■ THE PROBLEM
Copy each line below that contains "beige".

EXTRACTED RECORDS: Begin

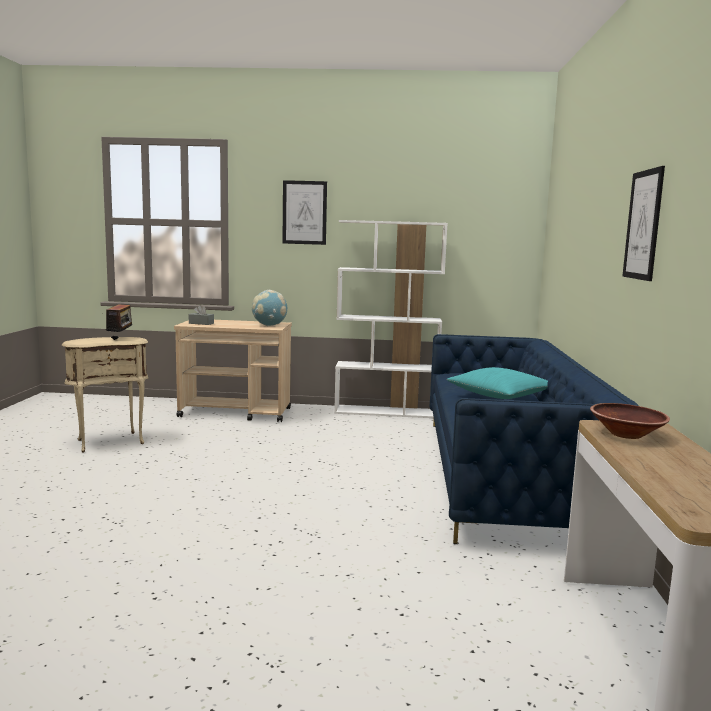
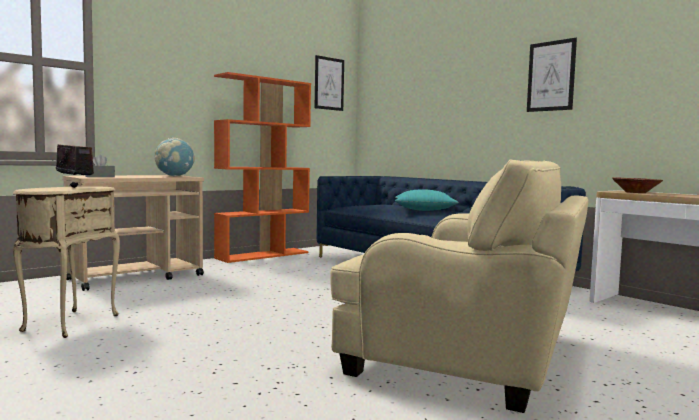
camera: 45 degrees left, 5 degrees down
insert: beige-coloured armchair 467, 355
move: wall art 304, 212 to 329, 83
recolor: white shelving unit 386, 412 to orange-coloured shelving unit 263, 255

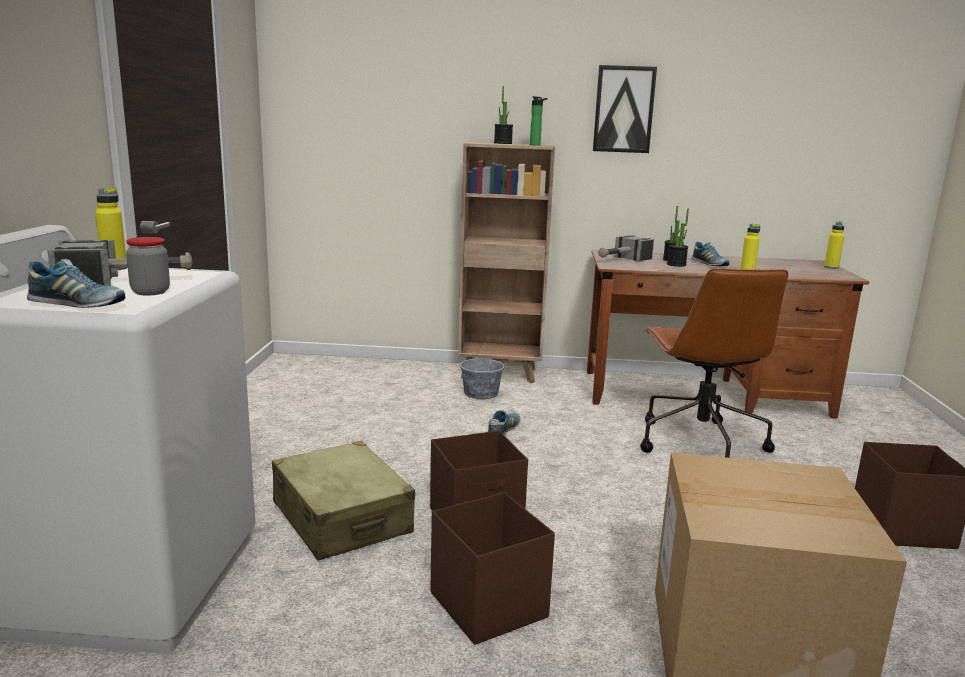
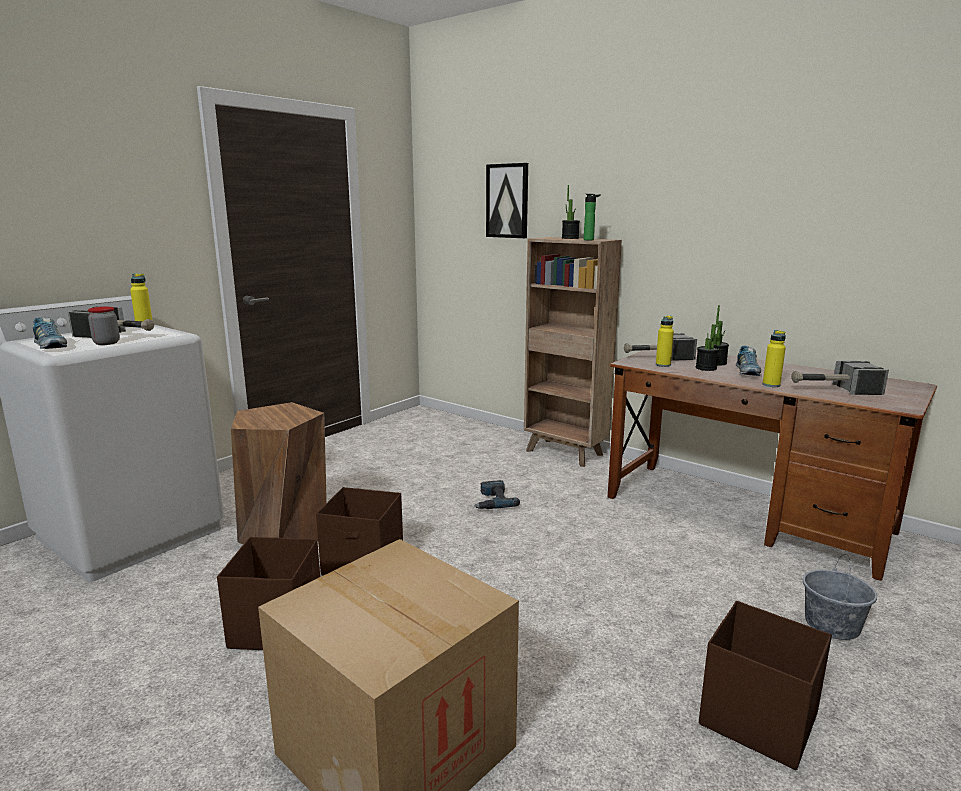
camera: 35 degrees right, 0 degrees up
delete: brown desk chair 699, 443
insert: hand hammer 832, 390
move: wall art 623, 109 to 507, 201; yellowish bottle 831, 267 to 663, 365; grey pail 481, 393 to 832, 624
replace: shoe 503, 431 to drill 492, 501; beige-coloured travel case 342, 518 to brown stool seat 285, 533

EXTRACTED RECORDS: End

■ ANSWER FOR THE TASK
insert: beige-coloured armchair 467, 355
replace: shoe 503, 431 to drill 492, 501; beige-coloured travel case 342, 518 to brown stool seat 285, 533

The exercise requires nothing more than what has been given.